This introductory post to our After Iconophobia Online Symposium comes from Tara Hamling, Senior Lecturer in Early Modern History in the Department of History at the University of Birmingham. Tara is an Art Historian by training and has published widely on the impact of the reformation on visual and material cultures, for example in her monograph Decorating the Godly Household. Here she reflects on Collinson’s article, its influence, its relevance, and some of the challenges it still presents.
Why are we here? We’re here to acknowledge, celebrate and reconsider Patrick Collinson’s seminal lecture ‘From Iconoclasm to Iconophobia: the Cultural Impact of the Second English Reformation’. This hugely influential paper (published in 1986) which also informed chapter 4 of his book of 1988, The Birthpangs of Protestant England, has shaped a generation of scholarly enquiry into the impact of religion on culture, and of culture on religion, in post-reformation England.
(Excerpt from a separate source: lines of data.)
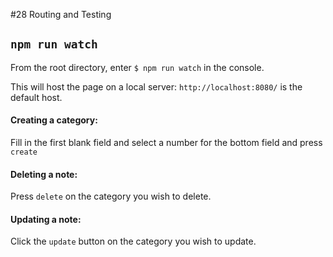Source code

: #28 Routing and Testing

## `npm run watch`

From the root directory, enter `$ npm run watch` in the console.

This will host the page on a local server:
`http://localhost:8080/` is the default host.

#### Creating a category:
Fill in the first blank field and select a number for the bottom field and press `create`
#### Deleting a note:
Press `delete` on the category you wish to delete.
#### Updating a note:
Click the `update` button on the category you wish to update.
My main interest, of course, is the visual arts – or to use Collinson’s term, pictorial arts, and especially the so-called ‘decorative’ arts in a domestic context. I want to offer, therefore, a few brief thoughts on how scholarship has tended to categorise sources and spaces, and the implications of these compartmentalised groupings for our understanding of Protestant attitudes to the image.
Categories of Image

‘Joshua’, one of a set of painted panels with Old Testament figures, c.1600. Victoria and Albert Museum. Copyright V&A, London
Since its publication 30 years ago, new work across disciplines on visual and material culture has uncovered a wealth of extant physical evidence that challenges the notion and process towards ‘iconophobia’ as established by Collinson. And yet, in the main, scholarship has tended to retain his basic framework, but point out that iconophobia couldn’t have extended to certain kinds of artwork in certain kinds of setting. Yet this newly noticed visual material has remained marginal. One of the reasons Collinson’s framework has survived the pressures placed on it by studies engaged with categories of surviving visual culture is that these artworks are deemed to be, well, not very good. Vernacular English art is judged rather embarrassing in its crude, awkward quality and this, together with an association with low culture and ‘lesser’ settings such as ‘cheap print’ or private houses, has allowed it to continue to pass relatively unrecognised. It has not been incorporated within the canon of early modern cultural forms.